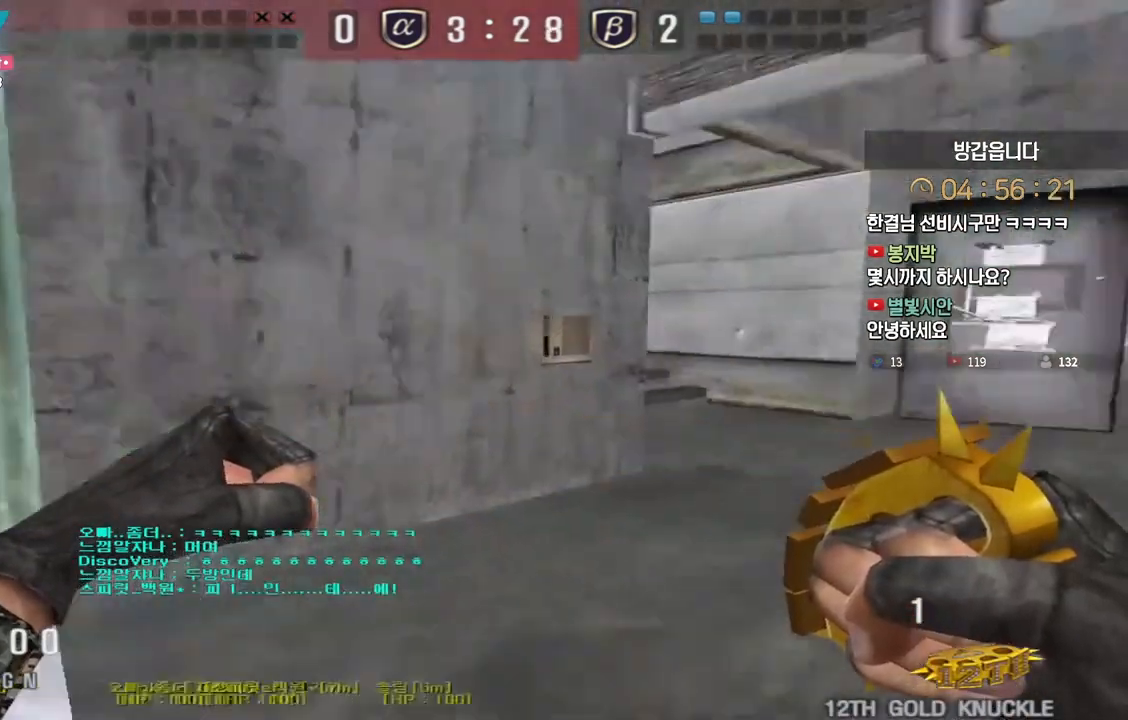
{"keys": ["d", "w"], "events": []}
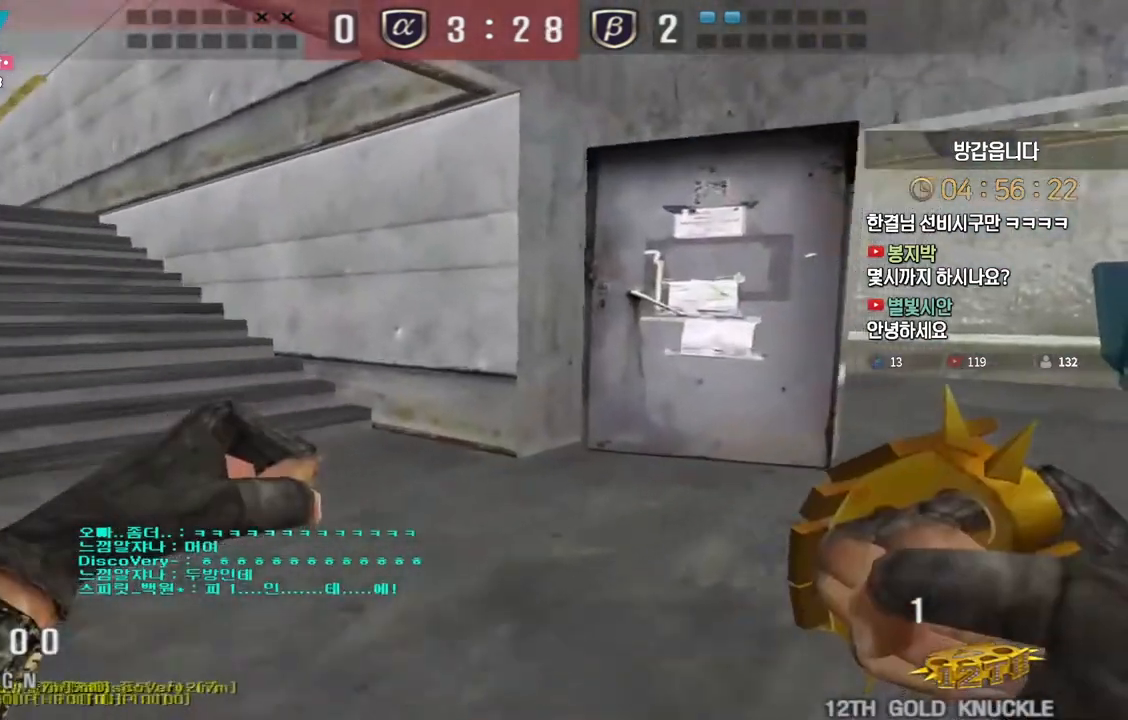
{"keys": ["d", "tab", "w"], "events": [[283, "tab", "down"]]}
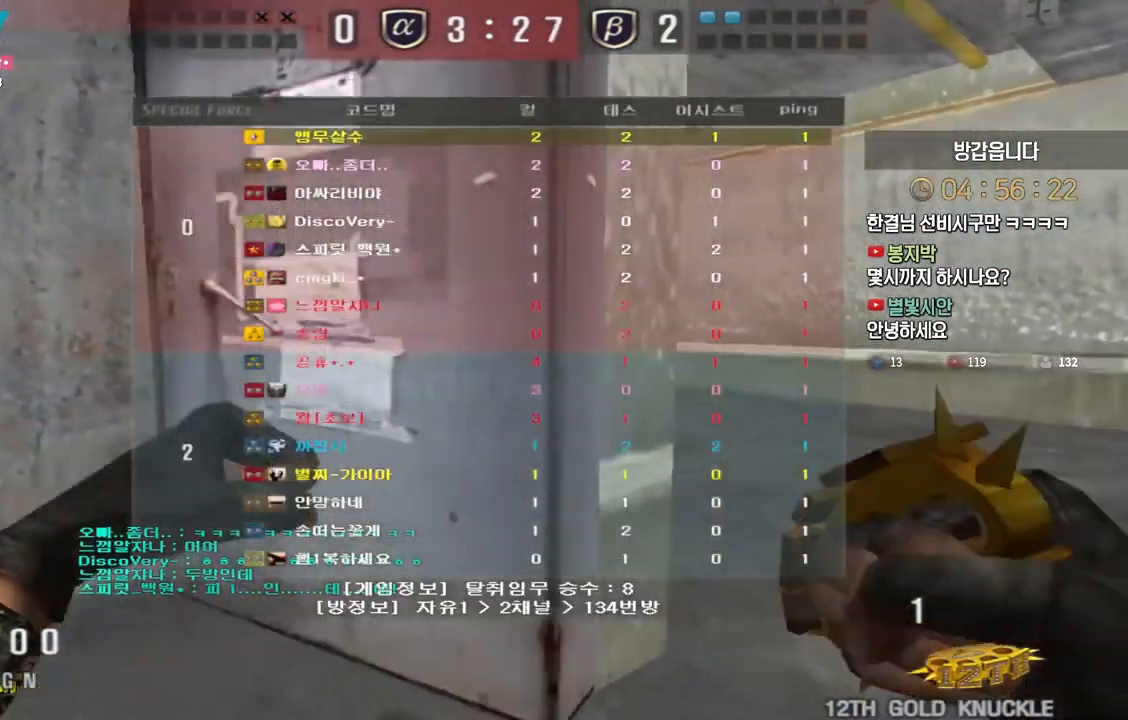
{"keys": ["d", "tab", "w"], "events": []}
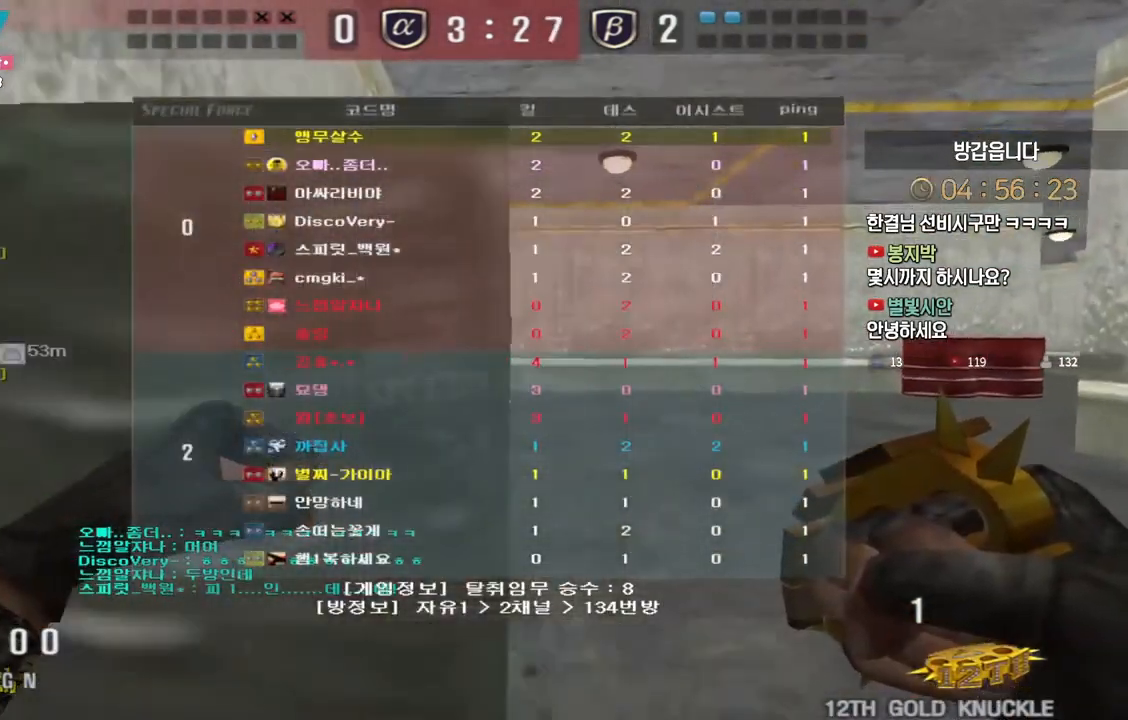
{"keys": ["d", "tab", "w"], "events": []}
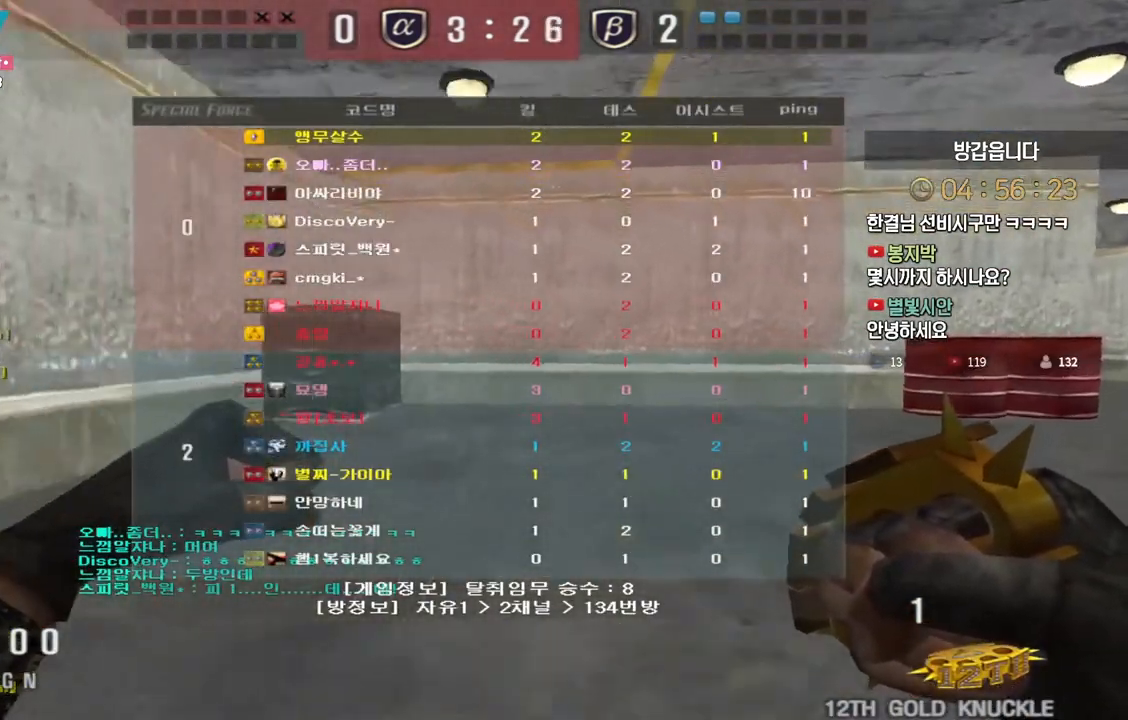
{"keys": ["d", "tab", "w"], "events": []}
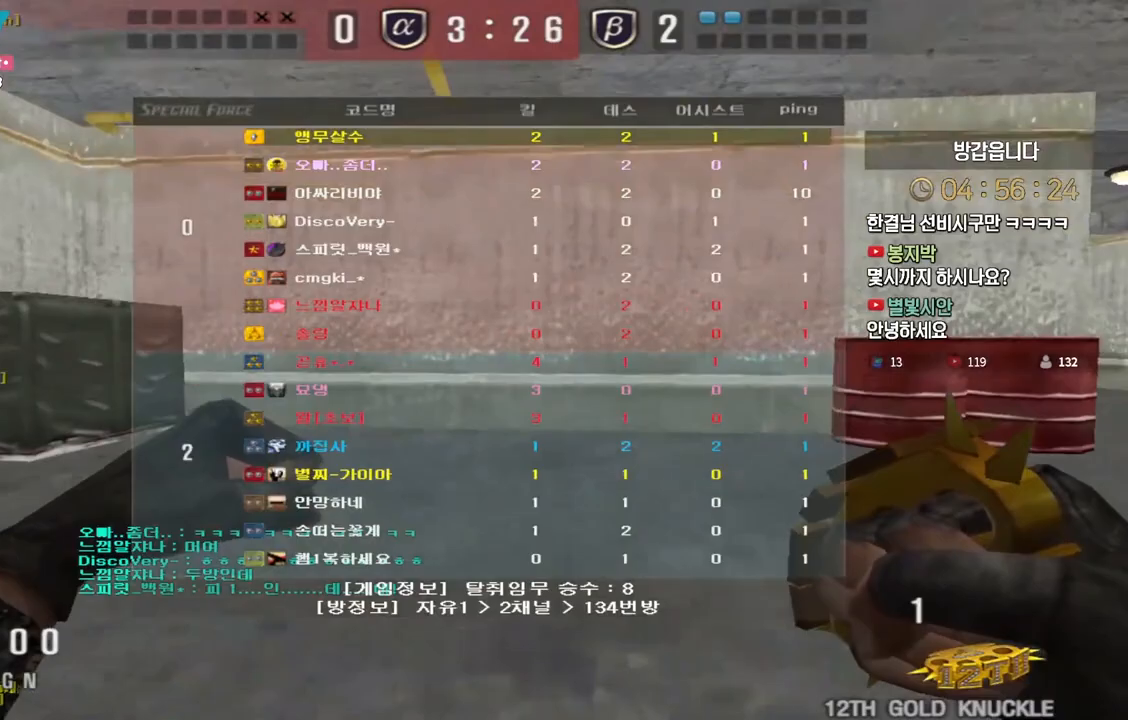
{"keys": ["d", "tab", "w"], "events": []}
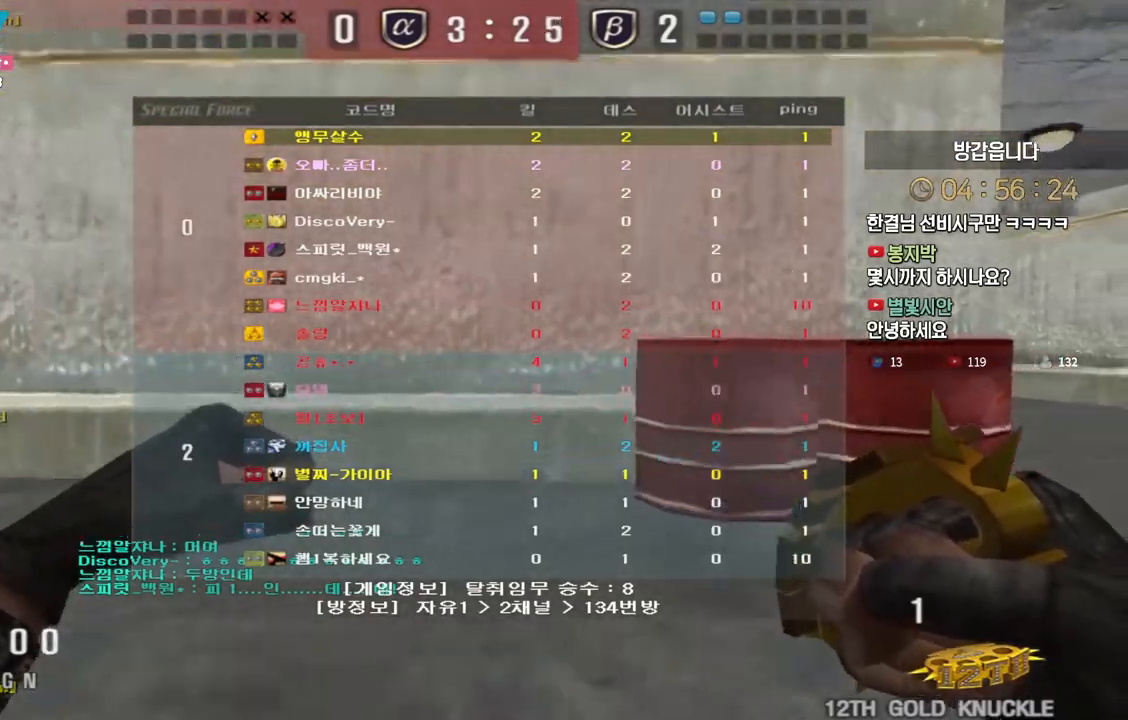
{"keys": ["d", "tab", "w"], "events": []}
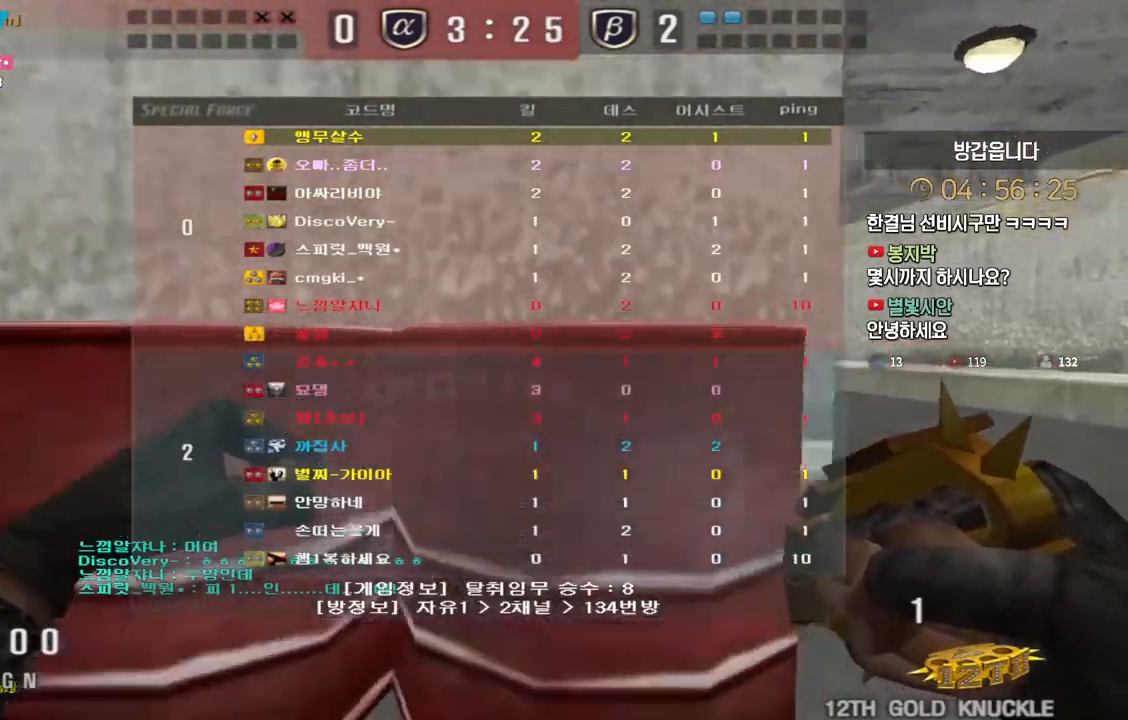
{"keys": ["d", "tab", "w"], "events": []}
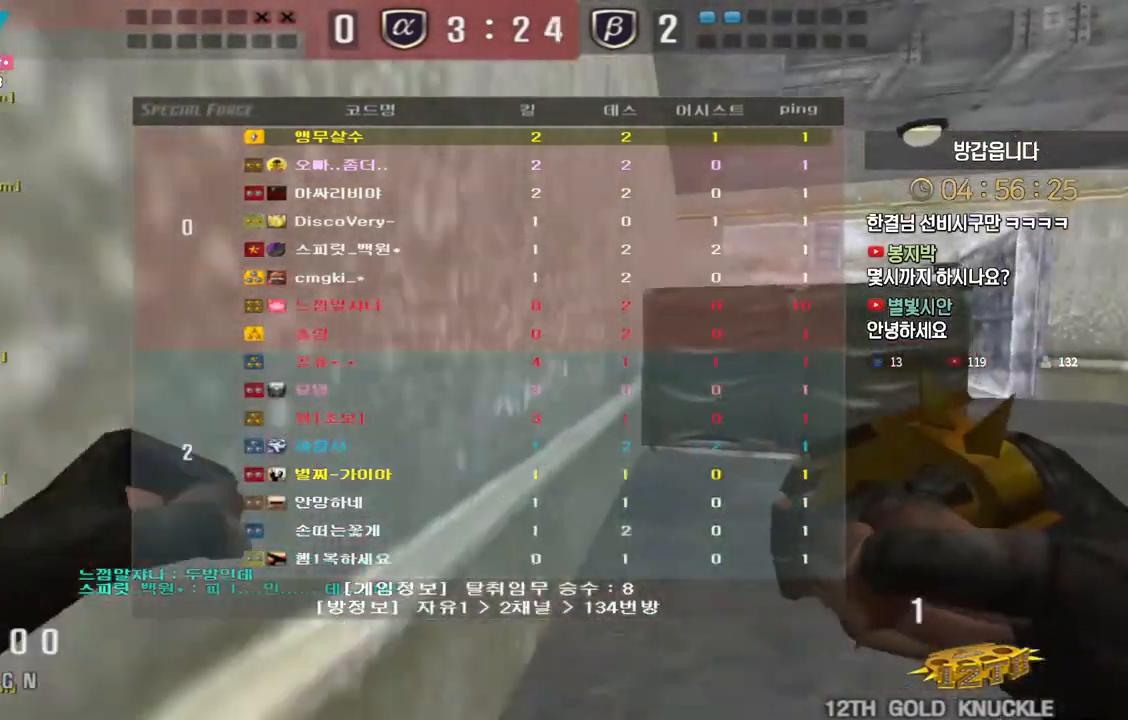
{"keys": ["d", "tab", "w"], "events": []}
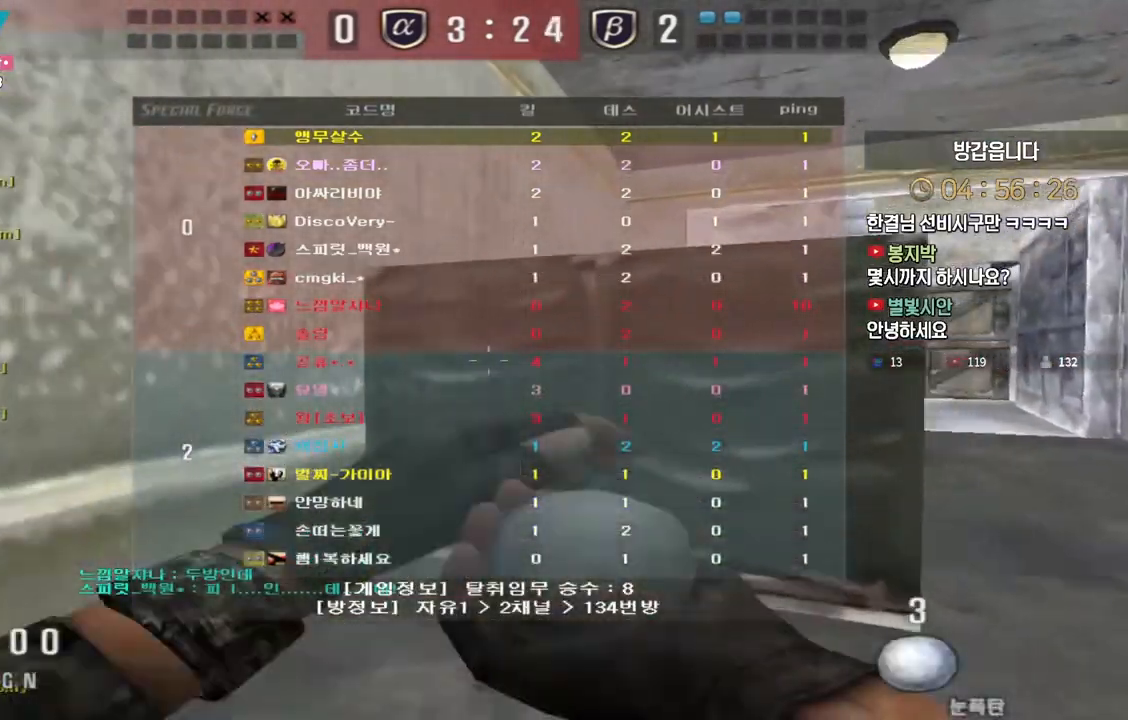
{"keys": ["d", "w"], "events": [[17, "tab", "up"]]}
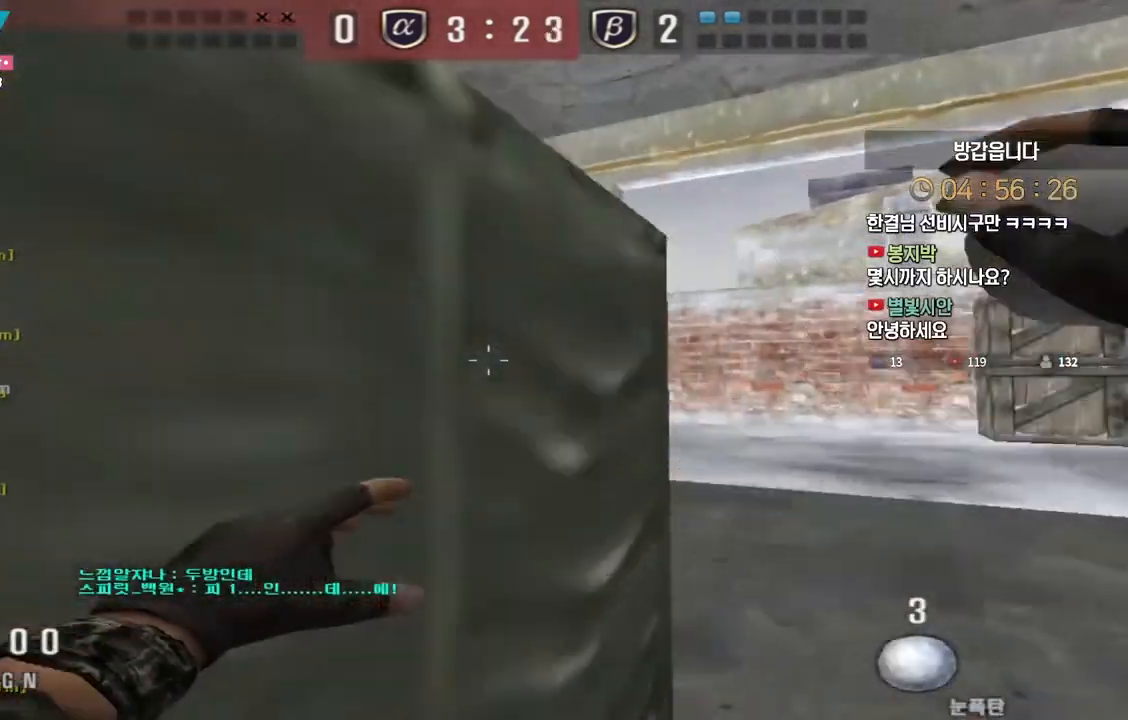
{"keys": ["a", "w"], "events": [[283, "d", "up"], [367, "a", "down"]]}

________________

REQUIRED ACTION: Go through the entries above and copy each line with "down" in it.

RESULT:
{"keys": ["d", "tab", "w"], "events": [[283, "tab", "down"]]}
{"keys": ["a", "w"], "events": [[283, "d", "up"], [367, "a", "down"]]}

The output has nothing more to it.